Although peak watermelon season officially ends in September, the juicy fruit is available year-round. It's a summertime favorite for people of all ages, whether enjoyed handheld by sandy fingers at the beach, or puréed and frozen for a slushy adult cocktail. While delicious in its traditional form, home cooks are opting for more modern presentations, swapping classic wedges out for batons — which look like sticks — and rounds. Watermelon rounds can serve as a tasty alternative to tomatoes in non-fruit salads, and as an excellent complement to cheese in salty-sweet appetizers. In savory salads, low-carb watermelon rounds can stand in for crostini, especially when topped with lightly dressed baby arugula and salty feta cheese.

To make watermelon rounds, you can use a cookie or biscuit cutter to stamp out individual circles from thick slices of melon — a process that can be time-consuming and leaves you with oddly shaped leftover chunks. Alternatively, thanks to a recent hack on TikTok and Youtube, you can make these rounds lightning-fast using an empty Pringles can. As a bonus, you get to enjoy all the chips first.

The Pringles can and watermelon hack

Before cutting, rinse and dry the melon. Even though you'll discard the rind, this step prevents bacteria on the surface from contaminating the cut fruit. Next, grab a full-sized Pringles can. This hack works best on a petite watermelon, less than 10 inches long, to ensure a clean cut.

Although you should wash the can before use, odors may linger. So, unless you enjoy unusual flavor combinations, avoid pungent varieties like sour cream and onion. For easier watermelon retrieval, we recommend using a serrated knife or box cutter to remove the can's bottom, creating a hollow cylinder.

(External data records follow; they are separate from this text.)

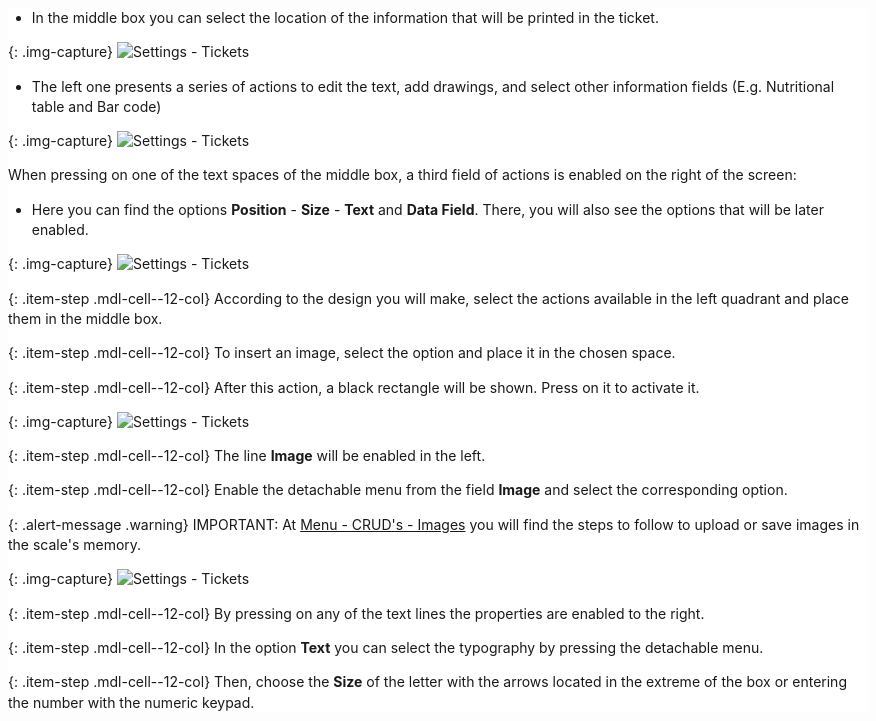 - In the middle box you can select the location of the information that will be printed in the ticket.   

{: .img-capture}
![Settings - Tickets](../../../../images/en/cuora-neo/cuora-neo-ticket2-1.png "Settings - Tickets")

- The left one presents a series of actions to edit the text, add drawings, and select other information fields (E.g. Nutritional table and Bar code)

{: .img-capture}
![Settings - Tickets](../../../../images/en/cuora-neo/cuora-neo-ticket2-2.png "Settings - Tickets")

When pressing on one of the text spaces of the middle box, a third field of actions is enabled on the right of the screen:   

- Here you can find the options **Position** - **Size** - **Text** and **Data Field**. There, you will also see the options that will be later enabled. 

{: .img-capture}
![Settings - Tickets](../../../../images/en/cuora-neo/cuora-neo-ticket2-3.png "Settings - Tickets")

{: .item-step  .mdl-cell--12-col}
According to the design you will make, select the actions available in the left quadrant and place them in the middle box.

{: .item-step  .mdl-cell--12-col}
To insert an image, select the option and place it in the chosen space.

{: .item-step  .mdl-cell--12-col}
After this action, a black rectangle will be shown. Press on it to activate it.

{: .img-capture}
![Settings - Tickets](../../../../images/en/cuora-neo/cuora-neo-ticket3.png "Settings - Tickets")

{: .item-step  .mdl-cell--12-col}
The line **Image** will be enabled in the left.

{: .item-step  .mdl-cell--12-col}
Enable the detachable menu from the field **Image** and select the corresponding option.

{: .alert-message .warning}
IMPORTANT: At [Menu - CRUD's - Images](../altas-bajas-modificaciones/index.html#imgenes "Menu - CRUD's - Images") you will find the steps to follow to upload or save images in the scale's memory.

{: .img-capture}
![Settings - Tickets](../../../../images/en/cuora-neo/cuora-neo-ticket4.png "Settings - Tickets")

{: .item-step  .mdl-cell--12-col}
By pressing on any of the text lines the properties are enabled to the right.

{: .item-step  .mdl-cell--12-col}
In the option **Text** you can select the typography by pressing the detachable menu.

{: .item-step  .mdl-cell--12-col}
Then, choose the **Size** of the letter with the arrows located in the extreme of the box or entering the number with the numeric keypad.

To prepare the watermelon for cutting, slice a thin layer off the top and bottom to expose the flesh. This also stabilizes the melon, preventing it from rocking. Press the Pringles can into the watermelon flesh and twist to cut. Once you reach the bottom, withdraw the can, which will now be filled with fruit. Press on one side of the watermelon and slide the fruit onto a cutting board. If you kept the can intact, use a paring knife to coax the watermelon out of the tube.

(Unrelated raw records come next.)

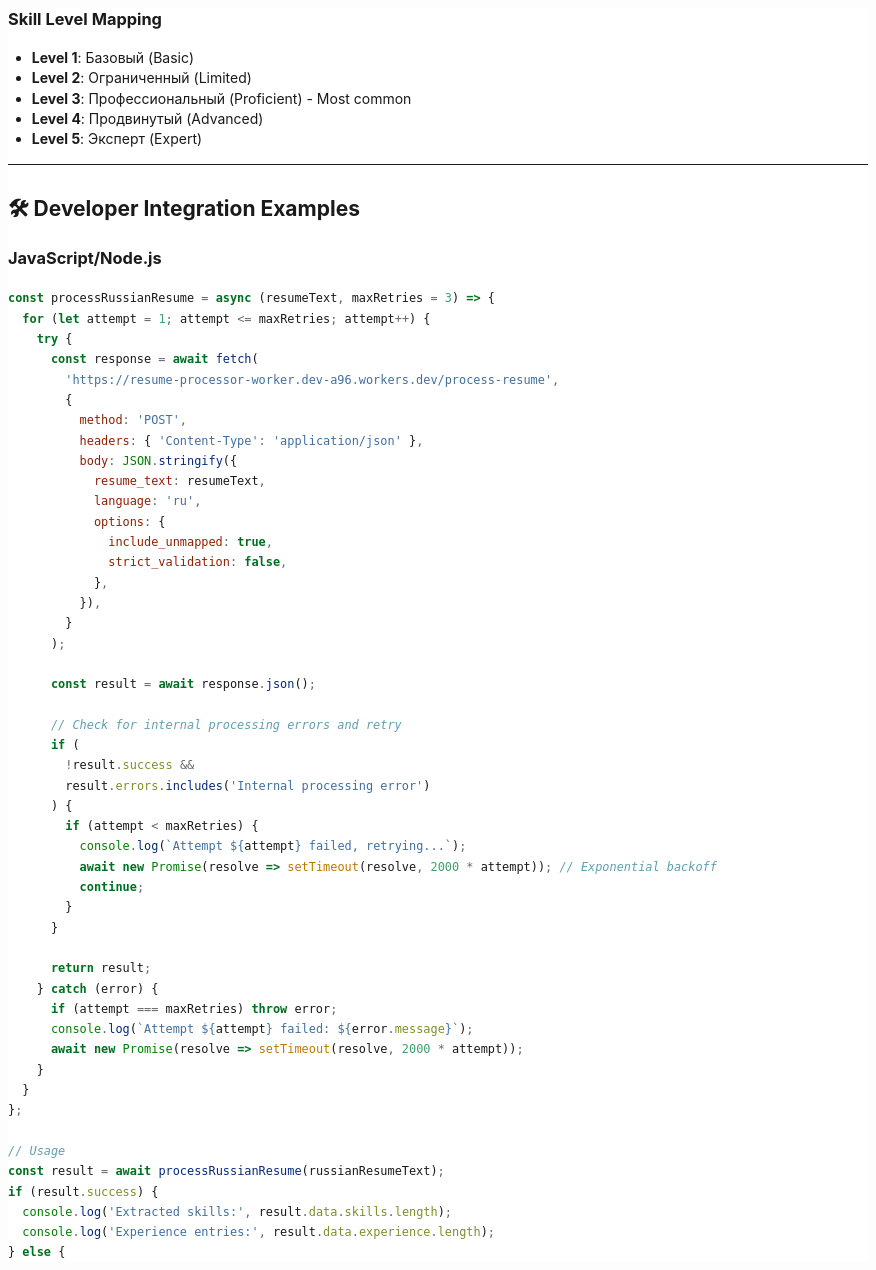 ### Skill Level Mapping

- **Level 1**: Базовый (Basic)
- **Level 2**: Ограниченный (Limited)
- **Level 3**: Профессиональный (Proficient) - Most common
- **Level 4**: Продвинутый (Advanced)
- **Level 5**: Эксперт (Expert)

---

## 🛠️ Developer Integration Examples

### JavaScript/Node.js

```javascript
const processRussianResume = async (resumeText, maxRetries = 3) => {
  for (let attempt = 1; attempt <= maxRetries; attempt++) {
    try {
      const response = await fetch(
        'https://resume-processor-worker.dev-a96.workers.dev/process-resume',
        {
          method: 'POST',
          headers: { 'Content-Type': 'application/json' },
          body: JSON.stringify({
            resume_text: resumeText,
            language: 'ru',
            options: {
              include_unmapped: true,
              strict_validation: false,
            },
          }),
        }
      );

      const result = await response.json();

      // Check for internal processing errors and retry
      if (
        !result.success &&
        result.errors.includes('Internal processing error')
      ) {
        if (attempt < maxRetries) {
          console.log(`Attempt ${attempt} failed, retrying...`);
          await new Promise(resolve => setTimeout(resolve, 2000 * attempt)); // Exponential backoff
          continue;
        }
      }

      return result;
    } catch (error) {
      if (attempt === maxRetries) throw error;
      console.log(`Attempt ${attempt} failed: ${error.message}`);
      await new Promise(resolve => setTimeout(resolve, 2000 * attempt));
    }
  }
};

// Usage
const result = await processRussianResume(russianResumeText);
if (result.success) {
  console.log('Extracted skills:', result.data.skills.length);
  console.log('Experience entries:', result.data.experience.length);
} else {
```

Finally, slice the watermelon into half-inch rounds. They should be sturdy enough to pick up but should require no more than two or three bites to eat.

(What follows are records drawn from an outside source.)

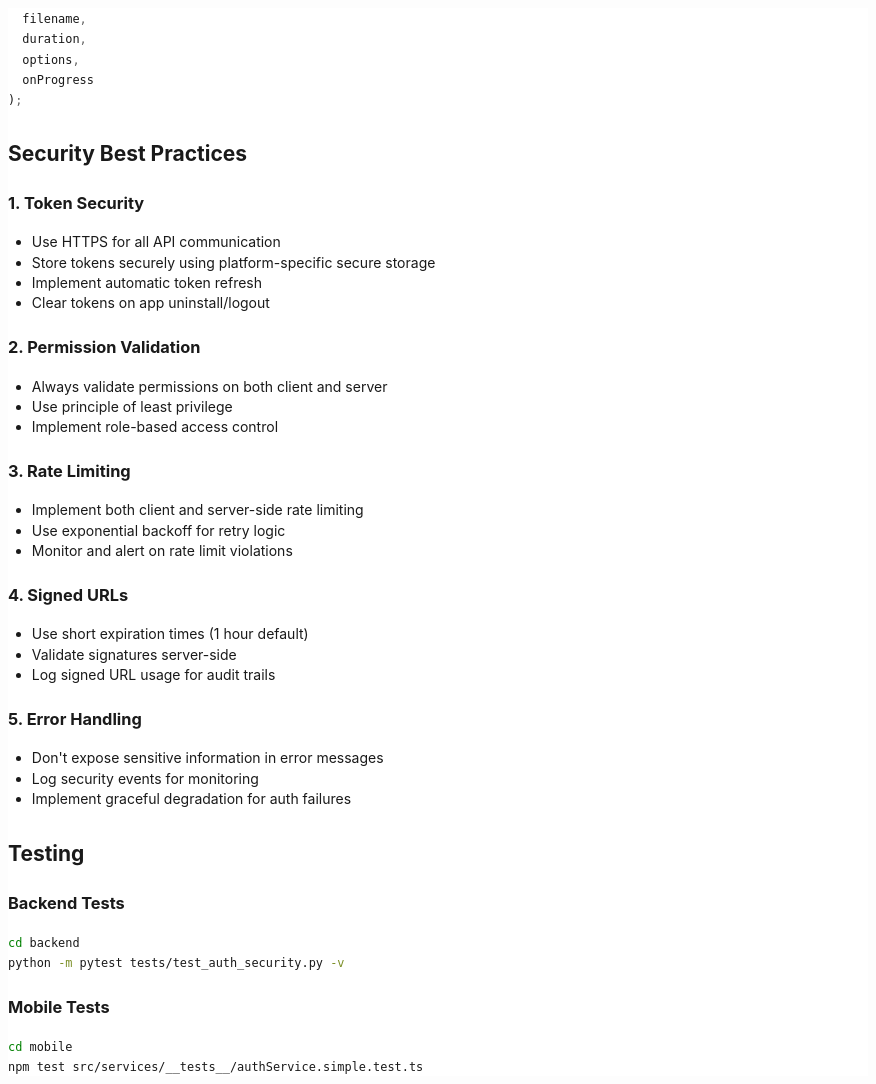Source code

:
 ```typescript
  filename,
  duration,
  options,
  onProgress
);
```

## Security Best Practices

### 1. Token Security
- Use HTTPS for all API communication
- Store tokens securely using platform-specific secure storage
- Implement automatic token refresh
- Clear tokens on app uninstall/logout

### 2. Permission Validation
- Always validate permissions on both client and server
- Use principle of least privilege
- Implement role-based access control

### 3. Rate Limiting
- Implement both client and server-side rate limiting
- Use exponential backoff for retry logic
- Monitor and alert on rate limit violations

### 4. Signed URLs
- Use short expiration times (1 hour default)
- Validate signatures server-side
- Log signed URL usage for audit trails

### 5. Error Handling
- Don't expose sensitive information in error messages
- Log security events for monitoring
- Implement graceful degradation for auth failures

## Testing

### Backend Tests
```bash
cd backend
python -m pytest tests/test_auth_security.py -v
```

### Mobile Tests
```bash
cd mobile
npm test src/services/__tests__/authService.simple.test.ts
```
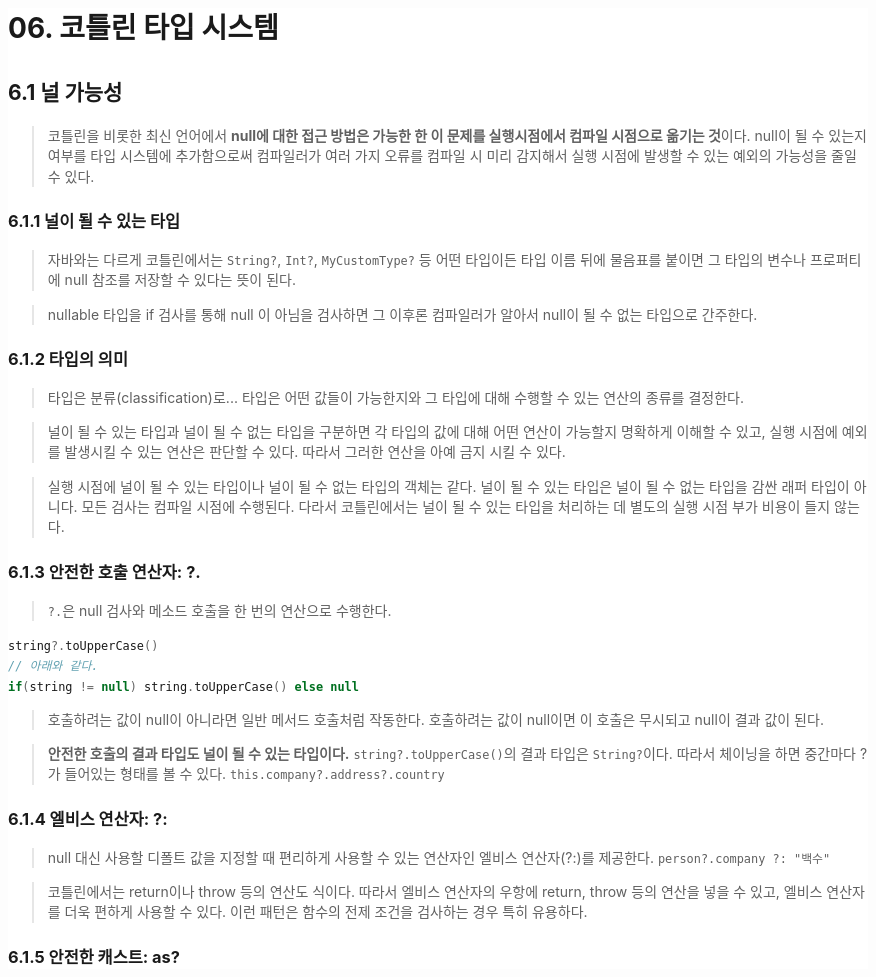 # 06. 코틀린 타입 시스템

## 6.1 널 가능성

> 코틀린을 비롯한 최신 언어에서 **null에 대한 접근 방법은 가능한 한 이 문제를 실행시점에서 컴파일 시점으로 옮기는 것**이다.
> null이 될 수 있는지 여부를 타입 시스템에 추가함으로써 컴파일러가 여러 가지 오류를 컴파일 시 미리 감지해서 실행 시점에 발생할 수 있는 예외의 가능성을 줄일 수 있다.

### 6.1.1 널이 될 수 있는 타입

> 자바와는 다르게 코틀린에서는 `String?`, `Int?`, `MyCustomType?` 등 어떤 타입이든 타입 이름 뒤에 물음표를 붙이면 그 타입의 변수나 프로퍼티에 null 참조를 저장할 수 있다는 뜻이 된다.

> nullable 타입을 if 검사를 통해 null 이 아님을 검사하면 그 이후론 컴파일러가 알아서 null이 될 수 없는 타입으로 간주한다.


### 6.1.2 타입의 의미

> 타입은 분류(classification)로... 타입은 어떤 값들이 가능한지와 그 타입에 대해 수행할 수 있는 연산의 종류를 결정한다.

> 널이 될 수 있는 타입과 널이 될 수 없는 타입을 구분하면 각 타입의 값에 대해 어떤 연산이 가능할지 명확하게 이해할 수 있고, 실행 시점에 예외를 발생시킬 수 있는 연산은 판단할 수 있다. 따라서 그러한 연산을 아예 금지 시킬 수 있다.

> 실행 시점에 널이 될 수 있는 타입이나 널이 될 수 없는 타입의 객체는 같다.
> 널이 될 수 있는 타입은 널이 될 수 없는 타입을 감싼 래퍼 타입이 아니다.
> 모든 검사는 컴파일 시점에 수행된다.
> 다라서 코틀린에서는 널이 될 수 있는 타입을 처리하는 데 별도의 실행 시점 부가 비용이 들지 않는다.

### 6.1.3 안전한 호출 연산자: ?.

> `?.`은 null 검사와 메소드 호출을 한 번의 연산으로 수행한다.

```kotlin
string?.toUpperCase()
// 아래와 같다.
if(string != null) string.toUpperCase() else null
```

> 호출하려는 값이 null이 아니라면 일반 메서드 호출처럼 작동한다.
> 호출하려는 값이 null이면 이 호출은 무시되고 null이 결과 값이 된다.

> **안전한 호출의 결과 타입도 널이 될 수 있는 타입이다.**
> `string?.toUpperCase()`의 결과 타입은 `String?`이다.
> 따라서 체이닝을 하면 중간마다 ?가 들어있는 형태를 볼 수 있다.
> `this.company?.address?.country`

### 6.1.4 엘비스 연산자: ?:

> null 대신 사용할 디폴트 값을 지정할 때 편리하게 사용할 수 있는 연산자인 엘비스 연산자(?:)를 제공한다.
> `person?.company ?: "백수"`

> 코틀린에서는 return이나 throw 등의 연산도 식이다.
> 따라서 엘비스 연산자의 우항에 return, throw 등의 연산을 넣을 수 있고, 엘비스 연산자를 더욱 편하게 사용할 수 있다.
> 이런 패턴은 함수의 전제 조건을 검사하는 경우 특히 유용하다.

### 6.1.5 안전한 캐스트: as?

How to use watermelon rounds

As an appetizer, watermelon rounds excel in a variety of savory recipes. Reimagine your favorite watermelon salad recipes by laying several watermelon rounds on a bed of peppery arugula or your choice of baby lettuce. Top each round with slices of tomato, avocado, and crumbly cheese, such as goat, feta, or ricotta salata. Build a pyramid on the watermelon, then sprinkle with chopped nuts like pecans or walnuts. Lightly dress the dish with a vinaigrette, or drizzle it with balsamic glaze, and season with salt and freshly ground black pepper.

For added depth, consider candying the nuts by caramelizing them with sugar and a dash of cayenne pepper for a spicy kick. If you prefer a nut-free alternative, roasted watermelon seeds can maintain the texture.

For dessert, use grilled watermelon rounds for s'mores. The size is perfect for sandwiching between graham crackers, marshmallows, and chocolate. To achieve char marks and enhance sweetness, coat the watermelon with sugar or honey and sprinkle it with sea salt before grilling. The sugar will aid in caramelizing the fruit, and since you'll grill the watermelon for roughly two minutes per side, there's little risk of it burning. To assemble the watermelon s'mores, place a square of chocolate on a graham cracker, followed by a toasted marshmallow and a grilled watermelon round. Add another square of chocolate and top with a second graham cracker. The additional layer of chocolate helps prevent the juicy watermelon from making the crackers soggy.